# Client Example: Grouped N-Dimensional Convolution Forward

## Theory

This client example demonstrates **grouped N-dimensional convolution forward** for 1D, 2D, and 3D inputs, supporting multiple data types (including BF8 and FP8). Grouped convolution is used in modern CNNs and vision transformers to reduce computation and enable channel-wise or expert-wise processing.

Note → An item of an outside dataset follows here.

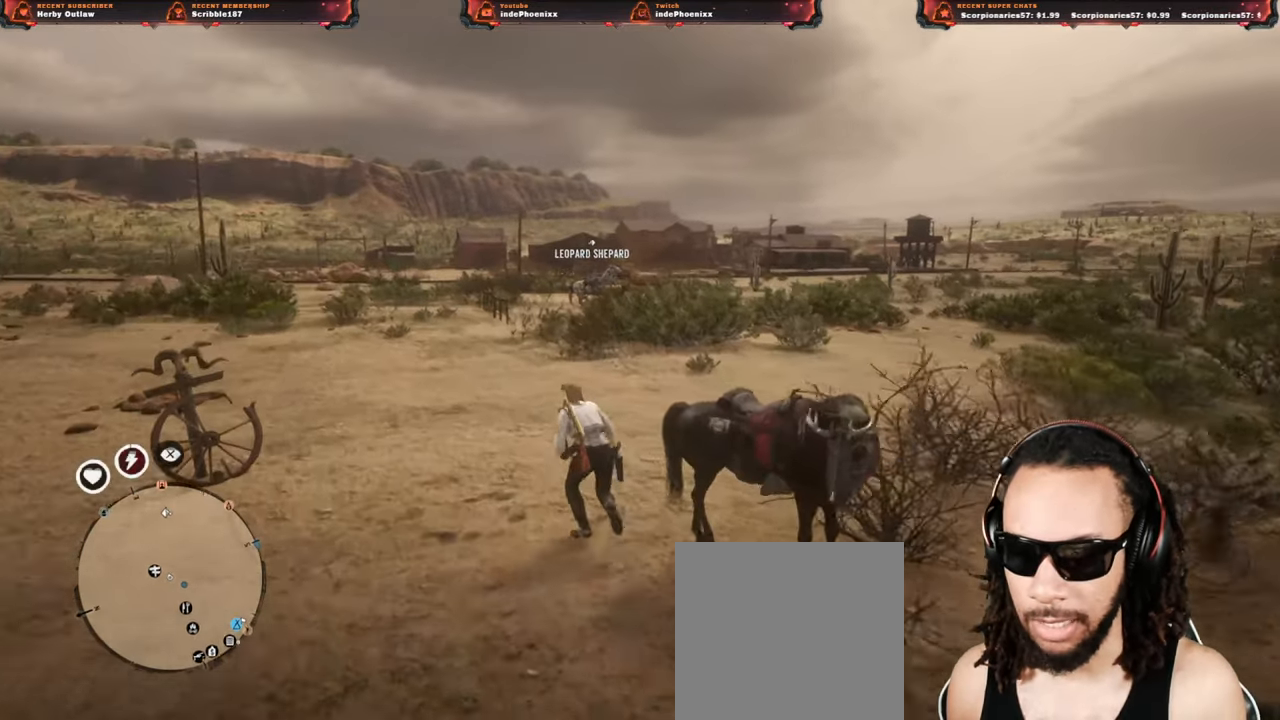
{"buttons": [], "left_stick": "center", "right_stick": "center", "events": [[433, "left_stick", "center"]]}
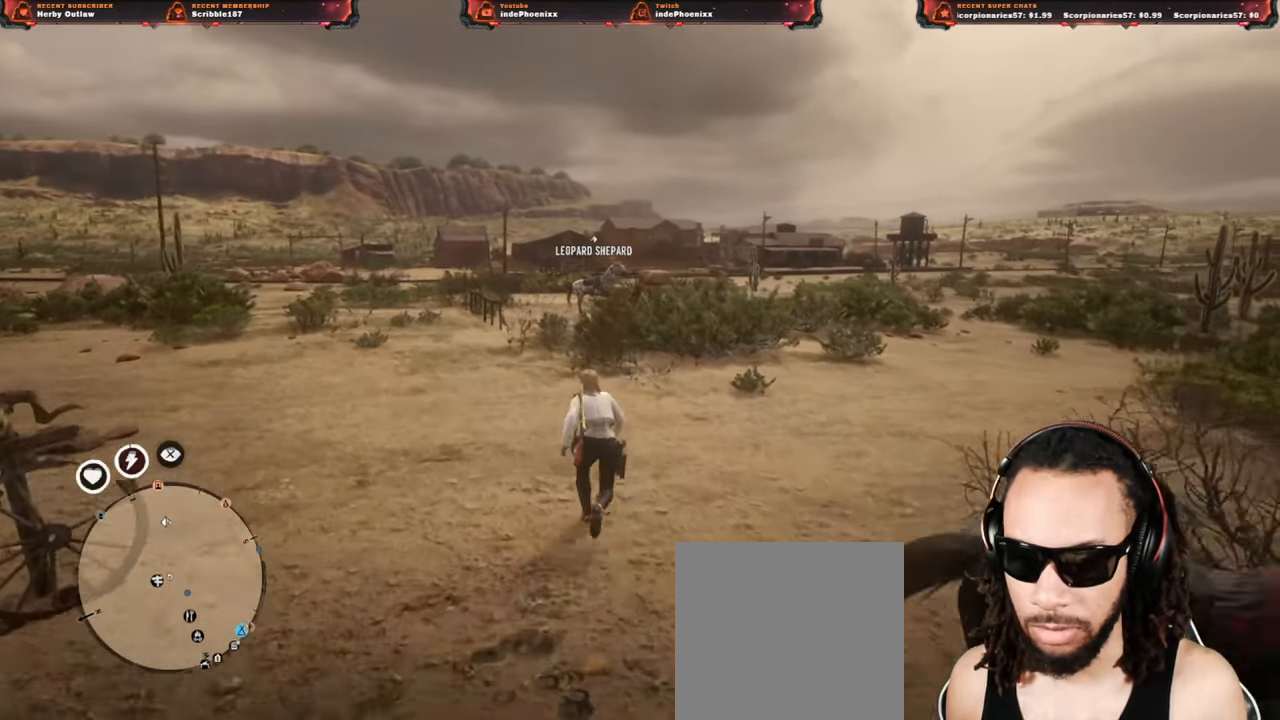
{"buttons": [], "left_stick": "center", "right_stick": "center", "events": []}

**Mathematical Formulation:**
Given input $X$ and weights $W$ for $G$ groups:
- For each group $g$:
  $$
  Y^g[n, c_{out}, ...] = \sum_{c_{in}} \sum_{k_1} ... \sum_{k_n} X^g[n, c_{in}, ...] \cdot W^g[c_{out}, c_{in}, ...]
  $$
- Each group operates on a subset of input/output channels.

**Algorithmic Background:**

## Grouped Convolution Forward
Grouped convolution operation for 1D, 2D or 3D spatial dimensions. Convolution utilizes GEMM kernel after tensor coordinate transform. In CK Grouped Convolution Forward operation is called as `DeviceGroupedConvFwdMultipleABD` and requires following types as template parameters:

* **NumDimSpatial** - number of spatial dimensions (1D, 2D, 3D).
* **InLayout** - input layout (NHWGC, GNHWC, NGCHW).
* **WeiLayout** - weight layout (GKYXC).
* **DsLayout** - layouts for additional tensors for fused operations.
* **OutLayout** - output layout (NHWGK, GNHWK, NGKHW).
* **ADataType** - input data type. Pass tuple if there is fused operation with input.
* **BDataType** - weight data type. Pass tuple if there is fused operation with weight.
* **DsDataType** - data types for additional tensors for fused operations.
* **EDataType** - Output data type.
* **AElementwiseOperation** - fused operation on tensor A (input).
* **BElementwiseOperation** - fused operation on tensor B (weight).
* **CDEElementwiseOperation** - fused operation on tensor C (output).
* **AComputeType** - compute data type of tensor A for mfma instruction (ADataType by default).
* **BComputeType** - compute data type of tensor B for mfma instruction (AComputeType by default).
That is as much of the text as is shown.